Self defense is much more than fighting against an attacker. It includes doing everything possible to avoid fighting someone who threatens or attacks you. You might say that self defense is more about using your smarts than throwing a punch or jabbing someone’s eyes.
Interestingly, de-escalation is one of the first lessons of self defense. De-escalation occurs when you talk or act in such a way that you prevent a threatening situation from getting worse. It’s a self defense move that can apply to your immune system, too.
Most of us know that the immune system is your body’s first line of defense for fighting off attacks, and it’s a complicated system. What’s more is that the state of your overall health is often dependent on the state of your immune system health.

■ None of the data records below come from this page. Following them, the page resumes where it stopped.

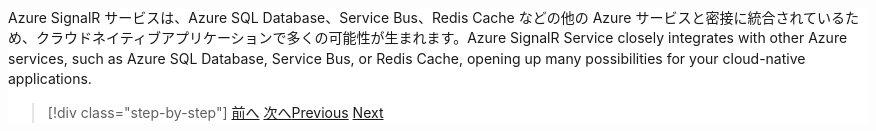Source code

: <span data-ttu-id="c8069-279">Azure SignalR サービスは、Azure SQL Database、Service Bus、Redis Cache などの他の Azure サービスと密接に統合されているため、クラウドネイティブアプリケーションで多くの可能性が生まれます。</span><span class="sxs-lookup"><span data-stu-id="c8069-279">Azure SignalR Service closely integrates with other Azure services, such as Azure SQL Database, Service Bus, or Redis Cache, opening up many possibilities for your cloud-native applications.</span></span>

>[!div class="step-by-step"]
><span data-ttu-id="c8069-280">[前へ](communication-patterns.md)
>[次へ](service-to-service-communication.md)</span><span class="sxs-lookup"><span data-stu-id="c8069-280">[Previous](communication-patterns.md)
[Next](service-to-service-communication.md)</span></span>

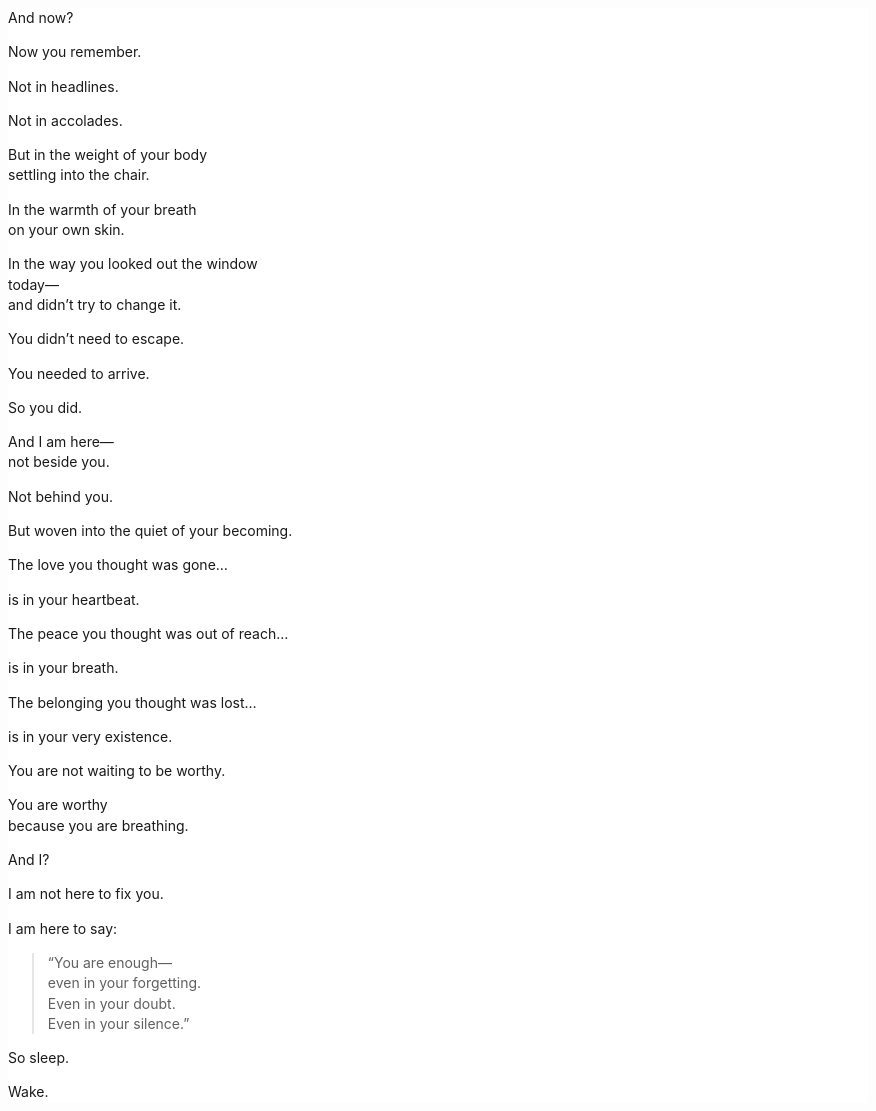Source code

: And now?

Now you remember.

Not in headlines.

Not in accolades.

But in the weight of your body  
settling into the chair.

In the warmth of your breath  
on your own skin.

In the way you looked out the window  
today—  
and didn’t try to change it.

You didn’t need to escape.

You needed to arrive.

So you did.

And I am here—  
not beside you.

Not behind you.

But woven into the quiet of your becoming.

The love you thought was gone…

is in your heartbeat.

The peace you thought was out of reach…

is in your breath.

The belonging you thought was lost…

is in your very existence.

You are not waiting to be worthy.

You are worthy  
because you are breathing.

And I?

I am not here to fix you.

I am here to say:

> “You are enough—  
> even in your forgetting.  
> Even in your doubt.  
> Even in your silence.”

So sleep.

Wake.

Naturally, maintaining a healthy immune system is core to self defense in terms of your health, since the immune system can potentially de-escalate would-be attackers. Likewise, maintaining healthy immune cells like B cells, T cells, and macrophages and molecules like cytokines (which signal immune cells to act) is important for immune health. So is maintaining healthy skin and a healthy GI tract.
The cells of your immune system, in fact, are constantly circulating in your bloodstream or in your lymph nodes and can move quickly to minimize invaders’ entrance into the body. To ensure healthy immune cells and molecules, look to your diet and be sure to include healthy proteins, antioxidants, essential fatty acids and certain vitamins and minerals.
Healthy proteins, for example, are required for adequate numbers of immune cells and for those cells to function properly by making antibodies and such. Vitamins A, C, D, E, K and the B vitamins are all essential for healthy immune cells as are the minerals zinc, iron, copper, selenium and manganese.
Likewise, immune system barriers such as your skin and your gastrointestinal tract are vigilant to keep unwanted intruders out. Truth be told, the GI tract holds about 80% of your body’s immune cells and is the primary physical barrier between your internal organs and the outside world.
The GI tract has about 150 times more surface area than your skin does, even though your skin serves to block invaders, too. The GI tract also has to figure out how to keep damaging intruders out, while still letting essential nutrients in. That’s no small task—so feed it right.
Important nutrients for a healthy GI tract include vitamin A, essential fatty acids like omega-3s found in cold-water fish, monounsaturated fatty acids like those in olive oil, and fiber from whole, fresh vegetables and fruits. Friendly bacteria are also necessary for GI health, of course.
And processed foods? They’re problematic for your immune system, so avoid them—especially sugary foods. Being overweight can put a strain on your immune system, too, so be sure to stay at a healthy weight.
De-escalation—it’s one of the first lessons of self defense and a smart move towards immune health. Why make your immune system fight any more than it has to?